- **What is being asked**: For each of the following entries, copy out its lines word for word, keeping the original line breaks.
+++ Record extracts
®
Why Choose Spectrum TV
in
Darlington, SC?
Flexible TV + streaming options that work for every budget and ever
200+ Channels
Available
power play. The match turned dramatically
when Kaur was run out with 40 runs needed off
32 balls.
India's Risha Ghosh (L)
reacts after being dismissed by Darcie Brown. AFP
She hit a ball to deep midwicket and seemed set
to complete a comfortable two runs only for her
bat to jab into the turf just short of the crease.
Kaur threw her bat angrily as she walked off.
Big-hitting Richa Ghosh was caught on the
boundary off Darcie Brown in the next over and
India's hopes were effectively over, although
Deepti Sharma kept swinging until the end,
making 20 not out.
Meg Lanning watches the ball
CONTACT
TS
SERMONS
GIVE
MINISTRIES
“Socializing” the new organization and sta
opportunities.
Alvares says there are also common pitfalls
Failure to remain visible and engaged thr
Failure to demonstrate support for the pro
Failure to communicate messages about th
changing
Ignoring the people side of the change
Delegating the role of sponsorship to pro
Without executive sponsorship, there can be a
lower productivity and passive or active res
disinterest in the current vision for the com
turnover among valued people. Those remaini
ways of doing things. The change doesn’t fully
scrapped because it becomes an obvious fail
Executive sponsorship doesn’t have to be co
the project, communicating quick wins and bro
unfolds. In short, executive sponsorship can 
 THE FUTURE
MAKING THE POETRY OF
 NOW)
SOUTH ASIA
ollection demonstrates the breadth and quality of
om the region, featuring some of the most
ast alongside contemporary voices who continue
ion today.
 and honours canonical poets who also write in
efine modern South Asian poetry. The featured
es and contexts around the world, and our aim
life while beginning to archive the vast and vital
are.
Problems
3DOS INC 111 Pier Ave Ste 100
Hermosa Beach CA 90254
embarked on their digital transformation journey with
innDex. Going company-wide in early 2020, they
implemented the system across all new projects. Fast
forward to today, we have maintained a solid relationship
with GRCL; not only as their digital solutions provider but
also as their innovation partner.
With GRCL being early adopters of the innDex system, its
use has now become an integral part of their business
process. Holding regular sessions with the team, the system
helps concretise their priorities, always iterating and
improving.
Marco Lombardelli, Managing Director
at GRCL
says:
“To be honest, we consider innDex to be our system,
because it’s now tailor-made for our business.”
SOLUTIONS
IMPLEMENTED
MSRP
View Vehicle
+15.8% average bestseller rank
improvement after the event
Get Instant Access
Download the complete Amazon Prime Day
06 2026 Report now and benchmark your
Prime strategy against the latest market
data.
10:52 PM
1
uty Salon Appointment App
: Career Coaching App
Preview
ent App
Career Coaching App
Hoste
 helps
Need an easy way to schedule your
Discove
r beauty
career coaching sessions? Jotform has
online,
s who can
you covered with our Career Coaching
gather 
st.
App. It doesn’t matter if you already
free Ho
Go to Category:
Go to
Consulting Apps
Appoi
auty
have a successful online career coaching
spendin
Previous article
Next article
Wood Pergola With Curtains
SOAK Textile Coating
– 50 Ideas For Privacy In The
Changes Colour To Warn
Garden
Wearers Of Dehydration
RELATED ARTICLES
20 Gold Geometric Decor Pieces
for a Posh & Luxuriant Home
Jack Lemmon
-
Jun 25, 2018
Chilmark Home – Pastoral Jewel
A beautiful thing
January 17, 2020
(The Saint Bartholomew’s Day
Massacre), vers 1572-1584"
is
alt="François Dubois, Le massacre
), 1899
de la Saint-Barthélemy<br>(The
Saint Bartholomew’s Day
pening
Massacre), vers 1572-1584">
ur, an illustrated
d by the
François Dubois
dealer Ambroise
++++++
- **Response for this exercise**:
®
Why Choose Spectrum TV
in
Darlington, SC?
Flexible TV + streaming options that work for every budget and ever
200+ Channels
Available
power play. The match turned dramatically
when Kaur was run out with 40 runs needed off
32 balls.
India's Risha Ghosh (L)
reacts after being dismissed by Darcie Brown. AFP
She hit a ball to deep midwicket and seemed set
to complete a comfortable two runs only for her
bat to jab into the turf just short of the crease.
Kaur threw her bat angrily as she walked off.
Big-hitting Richa Ghosh was caught on the
boundary off Darcie Brown in the next over and
India's hopes were effectively over, although
Deepti Sharma kept swinging until the end,
making 20 not out.
Meg Lanning watches the ball
CONTACT
TS
SERMONS
GIVE
MINISTRIES
“Socializing” the new organization and sta
opportunities.
Alvares says there are also common pitfalls
Failure to remain visible and engaged thr
Failure to demonstrate support for the pro
Failure to communicate messages about th
changing
Ignoring the people side of the change
Delegating the role of sponsorship to pro
Without executive sponsorship, there can be a
lower productivity and passive or active res
disinterest in the current vision for the com
turnover among valued people. Those remaini
ways of doing things. The change doesn’t fully
scrapped because it becomes an obvious fail
Executive sponsorship doesn’t have to be co
the project, communicating quick wins and bro
unfolds. In short, executive sponsorship can 
 THE FUTURE
MAKING THE POETRY OF
 NOW)
SOUTH ASIA
ollection demonstrates the breadth and quality of
om the region, featuring some of the most
ast alongside contemporary voices who continue
ion today.
 and honours canonical poets who also write in
efine modern South Asian poetry. The featured
es and contexts around the world, and our aim
life while beginning to archive the vast and vital
are.
Problems
3DOS INC 111 Pier Ave Ste 100
Hermosa Beach CA 90254
embarked on their digital transformation journey with
innDex. Going company-wide in early 2020, they
implemented the system across all new projects. Fast
forward to today, we have maintained a solid relationship
with GRCL; not only as their digital solutions provider but
also as their innovation partner.
With GRCL being early adopters of the innDex system, its
use has now become an integral part of their business
process. Holding regular sessions with the team, the system
helps concretise their priorities, always iterating and
improving.
Marco Lombardelli, Managing Director
at GRCL
says:
“To be honest, we consider innDex to be our system,
because it’s now tailor-made for our business.”
SOLUTIONS
IMPLEMENTED
MSRP
View Vehicle
+15.8% average bestseller rank
improvement after the event
Get Instant Access
Download the complete Amazon Prime Day
06 2026 Report now and benchmark your
Prime strategy against the latest market
data.
10:52 PM
1
uty Salon Appointment App
: Career Coaching App
Preview
ent App
Career Coaching App
Hoste
 helps
Need an easy way to schedule your
Discove
r beauty
career coaching sessions? Jotform has
online,
s who can
you covered with our Career Coaching
gather 
st.
App. It doesn’t matter if you already
free Ho
Go to Category:
Go to
Consulting Apps
Appoi
auty
have a successful online career coaching
spendin
Previous article
Next article
Wood Pergola With Curtains
SOAK Textile Coating
– 50 Ideas For Privacy In The
Changes Colour To Warn
Garden
Wearers Of Dehydration
RELATED ARTICLES
20 Gold Geometric Decor Pieces
for a Posh & Luxuriant Home
Jack Lemmon
-
Jun 25, 2018
Chilmark Home – Pastoral Jewel
A beautiful thing
January 17, 2020
(The Saint Bartholomew’s Day
Massacre), vers 1572-1584"
is
alt="François Dubois, Le massacre
), 1899
de la Saint-Barthélemy<br>(The
Saint Bartholomew’s Day
pening
Massacre), vers 1572-1584">
ur, an illustrated
d by the
François Dubois
dealer Ambroise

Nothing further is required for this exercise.